How do I create a SQL query "For each job, show the project in which the most people having tha-CodePudding

Given entity-relationship diagram like this, how do I complete the task that I typed out in the title?
I know that I need to create some subquery (correlated perhaps) but I just can't wrap my mind around this as examples like this haven't really been taught on the course.
I also cannot find any examples similiar to this one on the Internet, only simple correlated subquery related stuff (Maybe this one is also simple and I just can't notice something very obvious lol)
Help would be appreciated so I can get the general idea on how it should be done :)
In case the task description is not clear - emp has "job" field which has values like 'MANAGER', 'CLERK', 'ANALYST' and we want to show in which project worked the most of people having that job. Possible output:
job pname
MANAGER PROJ1
CLERK PROJ3
ANALYST PROJ2

CodePudding user response：

From my interpretation of the question, you should be able to use an aggregate function to get the number of people that were assigned to a job. The query you use could look something like this:

select projNo, count(empNo) 'Number of People on Job' from proj_emp group by projNo;

I have created an example on this SQL Fiddle, you can find that here.
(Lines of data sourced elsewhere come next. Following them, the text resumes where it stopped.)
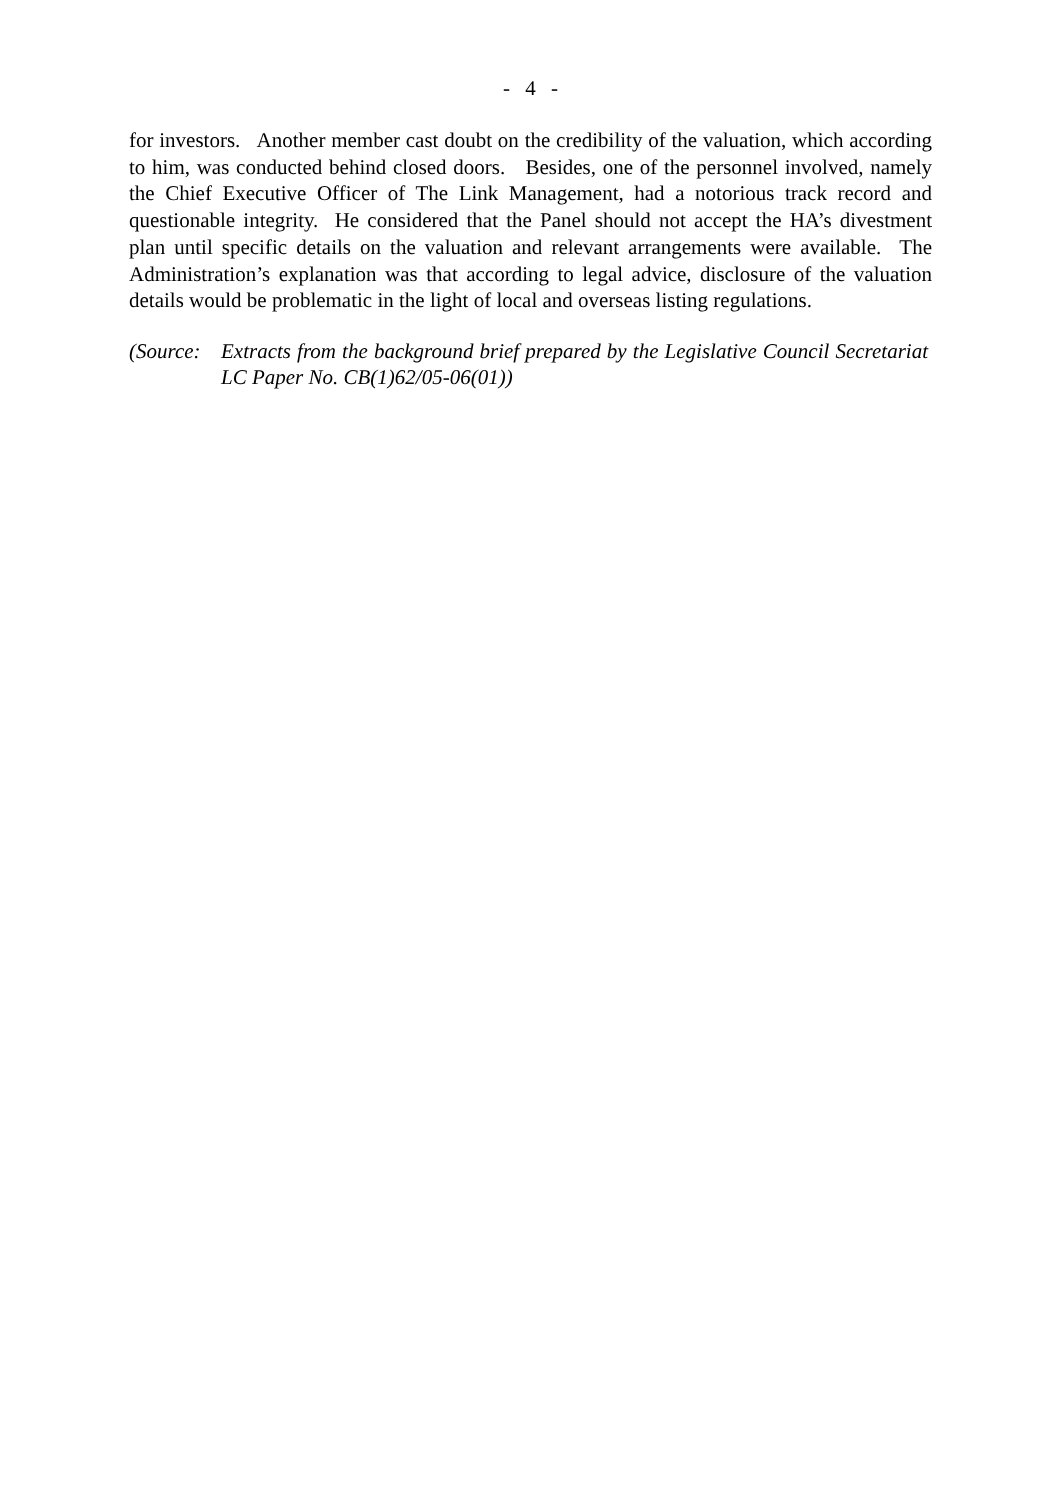- 4 -
for investors. Another member cast doubt on the credibility of the valuation, which according to him, was conducted behind closed doors. Besides, one of the personnel involved, namely the Chief Executive Officer of The Link Management, had a notorious track record and questionable integrity. He considered that the Panel should not accept the HA’s divestment plan until specific details on the valuation and relevant arrangements were available. The Administration’s explanation was that according to legal advice, disclosure of the valuation details would be problematic in the light of local and overseas listing regulations.
(Source:
Extracts from the background brief prepared by the Legislative Council Secretariat LC Paper No. CB(1)62/05-06(01))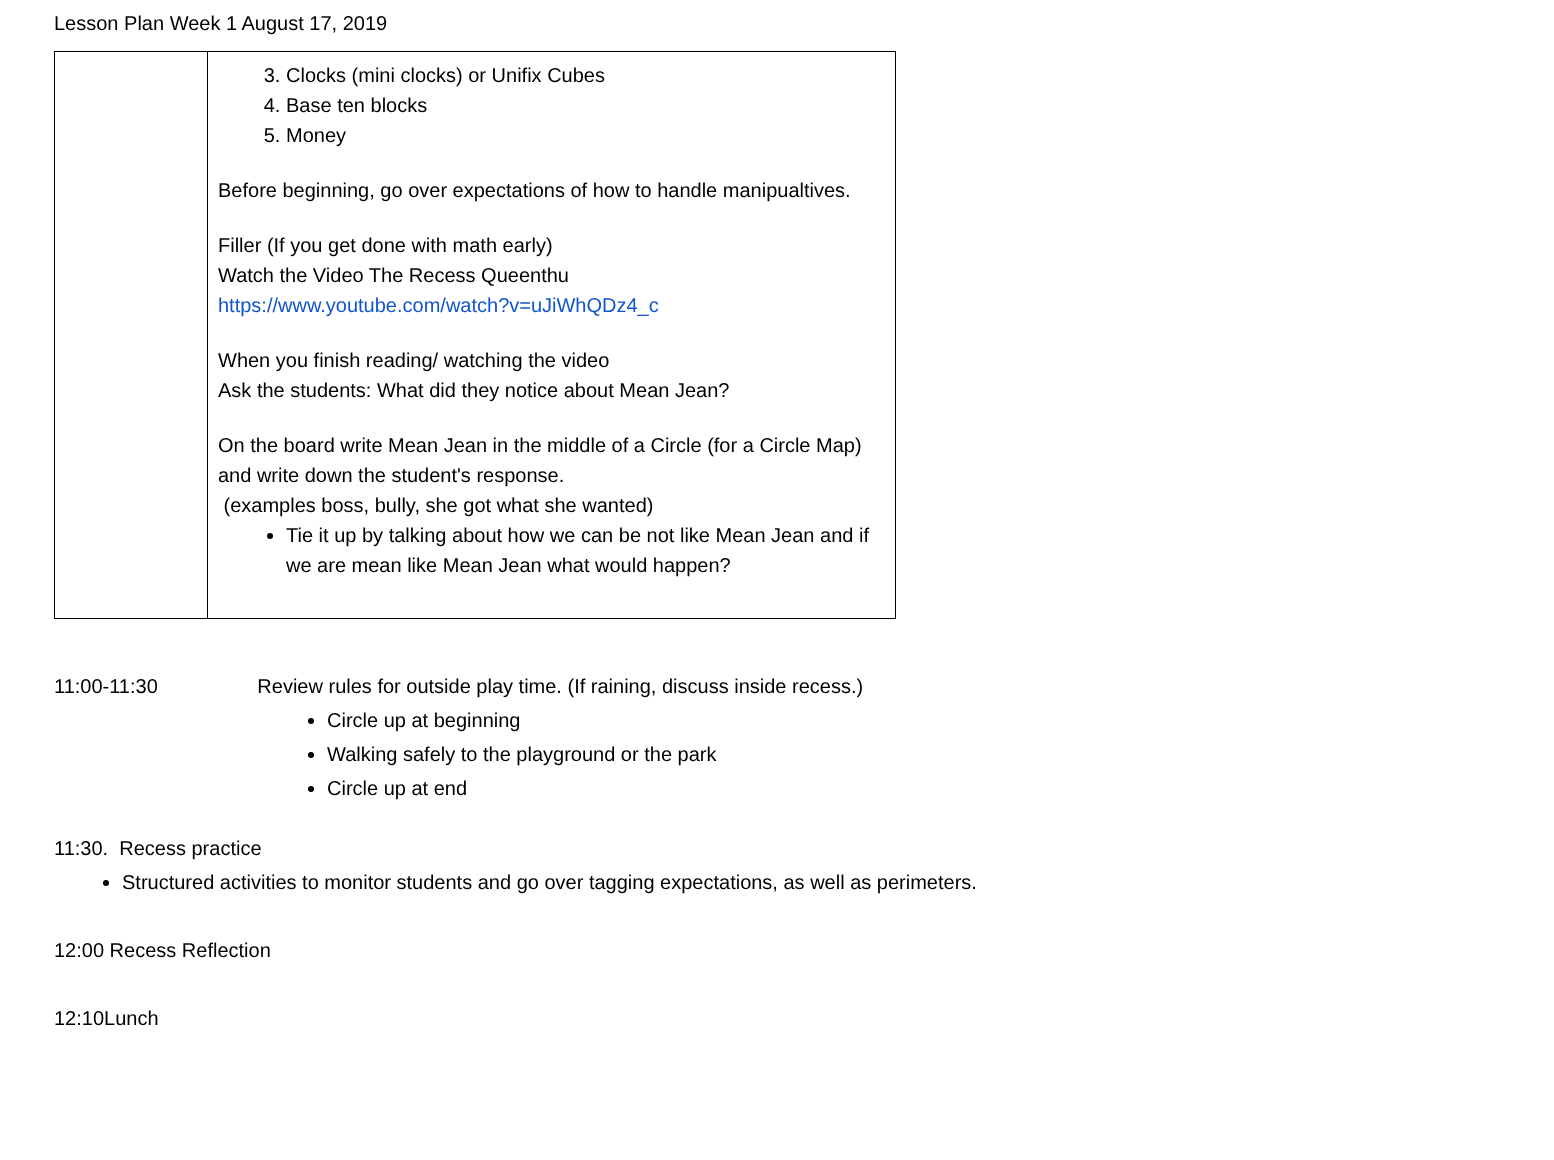Lesson Plan Week 1 August 17, 2019
| | 3. Clocks (mini clocks) or Unifix Cubes 4. Base ten blocks 5. Money Before beginning, go over expectations of how to handle manipualtives. Filler (If you get done with math early) Watch the Video The Recess Queenthu https://www.youtube.com/watch?v=uJiWhQDz4_c When you finish reading/ watching the video Ask the students: What did they notice about Mean Jean? On the board write Mean Jean in the middle of a Circle (for a Circle Map) and write down the student's response. (examples boss, bully, she got what she wanted) Tie it up by talking about how we can be not like Mean Jean and if we are mean like Mean Jean what would happen? |
11:00-11:30 Review rules for outside play time. (If raining, discuss inside recess.)
Circle up at beginning
Walking safely to the playground or the park
Circle up at end
11:30. Recess practice
Structured activities to monitor students and go over tagging expectations, as well as perimeters.
12:00 Recess Reflection
12:10Lunch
If you wanted to show some more detail about a project, then you will just have to do a simple table join, or similar

CodePudding user response：

From what I see, Job should be normalized into it's own table (jobno, jobname), but given what you have, I think something like the following might work.

SELECT J.job, TP.pname, TP.emp_count
FROM (
    SELECT DISTINCT E.job FROM emp E)
) J
CROSS APPLY (
    SELECT TOP 1 P.pname, COUNT(*) AS emp_count
    FROM emp E
    JOIN proj_emp PE ON PE.empno = E.empno
    JOIN proj P ON p.projno = PE.projno
    WHERE E.job = J.job
    GROUP BY P.pname
    ORDER BY COUNT(*) DESC
) TP

If you need additional project fields, you would need to add them to the selects and the GROUP BY.
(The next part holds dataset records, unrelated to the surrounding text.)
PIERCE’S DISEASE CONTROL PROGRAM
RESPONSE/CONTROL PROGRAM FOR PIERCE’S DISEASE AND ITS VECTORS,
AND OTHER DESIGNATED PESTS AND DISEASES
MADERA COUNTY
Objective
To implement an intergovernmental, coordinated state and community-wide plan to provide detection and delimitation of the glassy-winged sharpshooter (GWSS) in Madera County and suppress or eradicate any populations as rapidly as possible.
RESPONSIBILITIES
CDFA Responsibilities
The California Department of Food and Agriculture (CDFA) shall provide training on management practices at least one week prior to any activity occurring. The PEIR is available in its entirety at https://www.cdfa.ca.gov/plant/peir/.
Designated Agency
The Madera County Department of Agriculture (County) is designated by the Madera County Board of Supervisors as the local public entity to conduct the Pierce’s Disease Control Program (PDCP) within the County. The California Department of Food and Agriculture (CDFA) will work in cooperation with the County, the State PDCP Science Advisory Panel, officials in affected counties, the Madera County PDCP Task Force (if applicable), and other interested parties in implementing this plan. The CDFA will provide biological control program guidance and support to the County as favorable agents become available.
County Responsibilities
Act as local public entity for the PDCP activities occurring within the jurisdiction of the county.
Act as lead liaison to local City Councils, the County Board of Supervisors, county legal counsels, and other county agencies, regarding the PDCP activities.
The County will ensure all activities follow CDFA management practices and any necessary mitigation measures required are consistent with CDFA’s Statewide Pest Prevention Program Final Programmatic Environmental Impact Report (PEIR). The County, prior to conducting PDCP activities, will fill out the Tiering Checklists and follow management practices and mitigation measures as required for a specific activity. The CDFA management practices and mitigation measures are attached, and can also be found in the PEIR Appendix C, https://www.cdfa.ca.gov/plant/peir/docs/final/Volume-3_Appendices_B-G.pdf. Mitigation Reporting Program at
The above does not account for ties and will pick one of the tying project arbitrarily. Expanding the ORDER BY can make this less arbitrary. To return all tying projects would require more work. One approach would be for one CROSS APPLY to calculate the MAX(COUNT(*)) for projects associated with a given job, and a second retrieving the project information subject to a HAVING COUNT(*) = previously_calculated_max.

~~There may be a better way to do this using windowing functions, but that is not my expertise. Others may have suggestions along those lines.~~

ADDENDUM: Here is a query using windowing functions

SELECT A.job, A.pname, A.emp_count
FROM (
  SELECT E.job, P.pname, COUNT(*) AS emp_count, MAX(COUNT(*)) OVER(PARTITION BY E.job) AS max_count
  FROM proj P
  JOIN proj_emp PE ON PE.projno = P.projno
  JOIN emp E ON E.empno = PE.empno
  GROUP BY E.job, P.pname
) A
WHERE A.emp_count = A.max_count;